Direttore o direttrice? Quando la polemica è “grammaticalmente” inappropriata
In altri paesi si combatte per la libertà dell’uso del proprio corpo, mentre in Italia ciò che affligge il genere femminile è il modo corretto e non discriminatorio di chiamare una donna in determinati contesti sociali e lavorativi, aspetto però sul quale la nostra meravigliosa lingua italiana lavora da anni.
È strano pensare come ancora nel 2021 sia necessario soffermarsi su determinati stereotipi che segnano il divario tra uomo e donna. Ed è ancora più strano credere che essi emergano quando si parla di lingua italiana, nata ormai quasi mille anni fa e oggetto di studio da sempre dei più grandi nomi della storia. E mentre in altri paesi la donna si batte sulla libertà dell’uso del proprio corpo, in Italia si fa un passo indietro battagliando su come sia giusto o sbagliato definire una donna in determinati ambiti, dimostrando la mancanza di autonomia anche quando si tratta semplicemente di lingua italiana.
La vicenda a cui si sta chiaramente facendo cenno è la più attuale polemica nata sul palco dell’Ariston durante il 71esimo Festival di Sanremo, in occasione del quale è stata ospite Beatrice Venezi, musicista e direttrice d’orchestra, la quale ha dichiarato di preferire il nome di “direttore” d’orchestra a quello di “direttrice” ritenuto dall’artista discriminatorio e non appropriato alla professione da lei rivestita. Tuttavia ciò su cui è bene soffermarsi non è tanto la vicenda sanremese, essendo la Venezi libera di farsi definire come meglio crede, ma bensì sul fatto che marcare questi stereotipi in ambito linguistico, dove vigono regole grammaticali e lessicali ben precise, non sta facendo altro che denigrare la nostra bellissima lingua, inclusiva di tantissimi termini che servono proprio ad evitare di sottolineare divari come questi.
A tal proposito è proprio l’Accademia della Crusca, la più autorevole istituzione linguistica italiana, a spiegare come esistano tre modi per definire la professione di Beatrice Venezi: direttore, la più tradizionale e declinata al maschile; direttrice, il cui uso è attestato ormai da secoli soprattutto nel ruolo dirigenziale scolastico; e infine direttora, termine coniato per differenziare il ruolo di dirigente scolastico da un qualsiasi ruolo dirigenziale. Quest’ultimo termine non ha avuto però grande successo, dal momento che l’uso di “direttrice” era attestato ormai da più tempo ma soprattutto perché si tratta di un sostantivo connotato dal suffisso -ora che lo accomuna a neologismi di poca fortuna.

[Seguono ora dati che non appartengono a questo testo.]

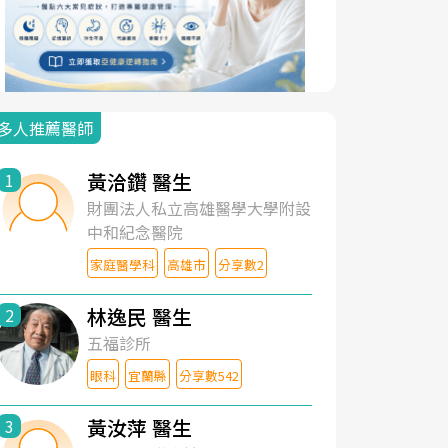
多人推薦醫師
黃洽鑽 醫生
1
財團法人私立高雄醫學大學附設
中和紀念醫院
家庭醫學科
高雄市
分享數2
林逸民 醫生
2
五福診所
眼科
宜蘭縣
分享數542
黃汝萍 醫生
3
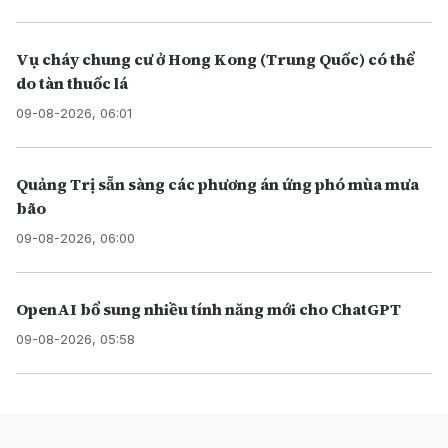
Vụ cháy chung cư ở Hong Kong (Trung Quốc) có thể
do tàn thuốc lá
09-08-2026, 06:01
Quảng Trị sẵn sàng các phương án ứng phó mùa mưa
bão
09-08-2026, 06:00
OpenAI bổ sung nhiều tính năng mới cho ChatGPT
09-08-2026, 05:58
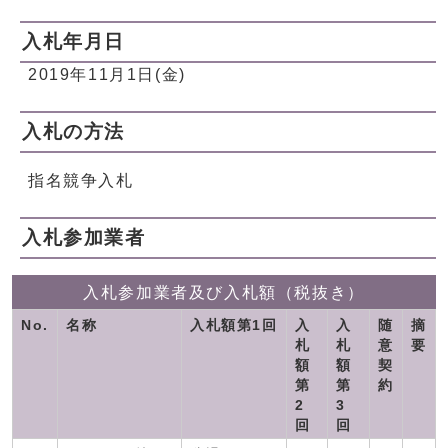
入札年月日
2019年11月1日(金)
入札の方法
指名競争入札
入札参加業者
入札参加業者及び入札額（税抜き）
No.
名称
入札額第1回
入
入
随
摘
札
札
意
要
額
額
契
第
第
約
2
3
回
回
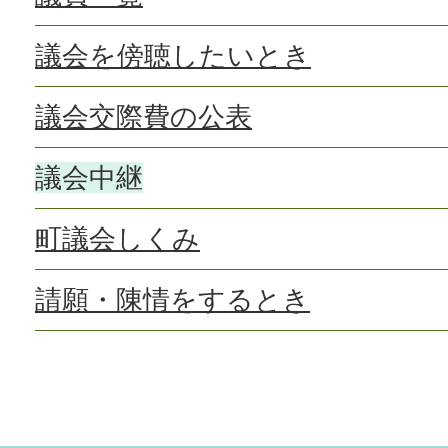
議会を傍聴したいとき
議会交際費の公表
議会中継
町議会しくみ
請願・陳情をするとき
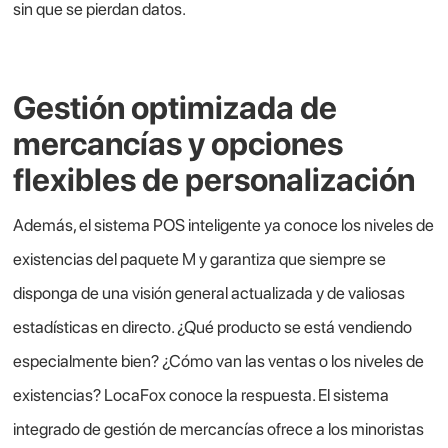
sin que se pierdan datos.
Gestión optimizada de
mercancías y opciones
flexibles de personalización
Además, el sistema POS inteligente ya conoce los niveles de
existencias del paquete M y garantiza que siempre se
disponga de una visión general actualizada y de valiosas
estadísticas en directo. ¿Qué producto se está vendiendo
especialmente bien? ¿Cómo van las ventas o los niveles de
existencias? LocaFox conoce la respuesta. El sistema
integrado de gestión de mercancías ofrece a los minoristas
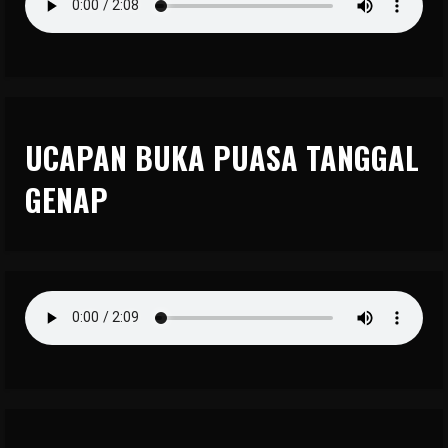
UCAPAN BUKA PUASA TANGGAL
GENAP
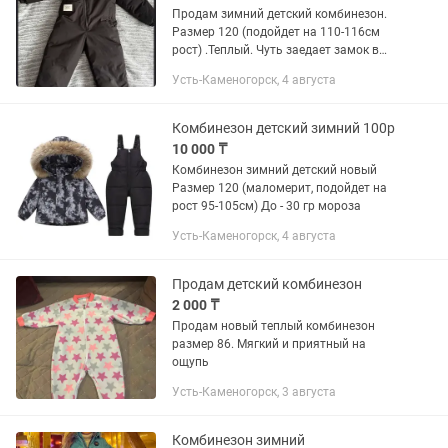
Продам зимний детский комбинезон.
Размер 120 (подойдет на 110-116см
рост) .Теплый. Чуть заедает замок в
одном месте сверху, два зубца
Усть-Каменогорск, 4 августа
расходятся, (на последнем фото
показала) - но застегивается.
Комбинезон детский зимний 100р
10 000 ₸
Комбинезон зимний детский новый
Размер 120 (маломерит, подойдет на
рост 95-105см) До - 30 гр мороза
Усть-Каменогорск, 4 августа
Продам детский комбинезон
2 000 ₸
Продам новый теплый комбинезон
размер 86. Мягкий и приятный на
ощупь
Усть-Каменогорск, 3 августа
Комбинезон зимний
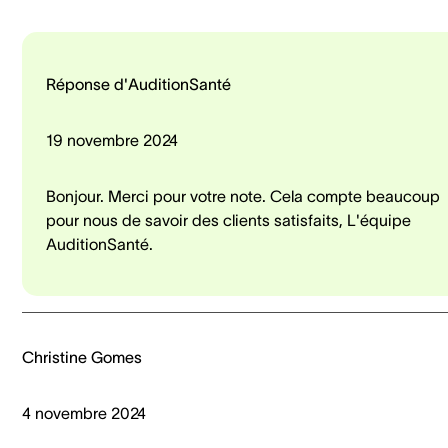
Réponse d'AuditionSanté
19 novembre 2024
Bonjour. Merci pour votre note. Cela compte beaucoup
pour nous de savoir des clients satisfaits, L'équipe
AuditionSanté.
Christine Gomes
4 novembre 2024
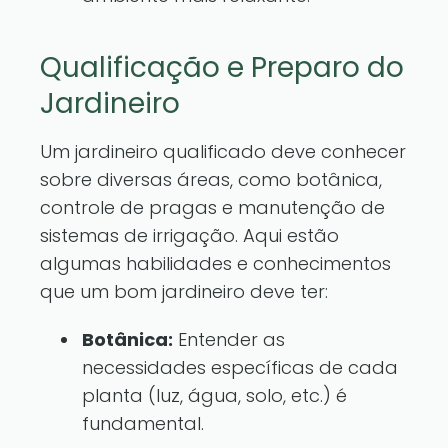
Qualificação e Preparo do
Jardineiro
Um jardineiro qualificado deve conhecer
sobre diversas áreas, como botânica,
controle de pragas e manutenção de
sistemas de irrigação. Aqui estão
algumas habilidades e conhecimentos
que um bom jardineiro deve ter:
Botânica:
Entender as
necessidades específicas de cada
planta (luz, água, solo, etc.) é
fundamental.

Il fatto che esistano tre modi lessicalmente corretti per definire il suddetto ruolo per la figura femminile dovrebbe far riflettere. Ribadendo il fatto che nessuno giudica sbagliata la scelta della Venezi, è però ugualmente sbagliato definire l’uso di direttrice come discriminatorio, essendosi la lingua italiana evoluta nel tempo e di pari passo con le continue conquiste da parte del genere femminile. Infatti è importante ricordare che il ruolo di direttore d’orchestra nasce come professione rivestita in passato esclusivamente da uomini.
Dunque perché nascondere tali traguardi, corredati da tanti sforzi e sacrifici, rifiutando l’uso di un semplice, ma grammaticalmente corretto, femminile soprattutto in contesti importanti come il Festival di Sanremo?
Non è la forma che conta, ma la sostanza, come ha giustamente dichiarato Beatrice Venezi. È importante che le donne raggiungano obiettivi così come possono farlo gli uomini, che tali sforzi siano riconosciuti a pari merito e che abbiano le stesse possibilità che hanno gli uomini. Lasciamo poi alla lingua italiana il compito di non escludere le donne da queste conquiste, coniando termini che includano e non impongano il genere femminile e che ricordino che essere donne non significa essere diverse.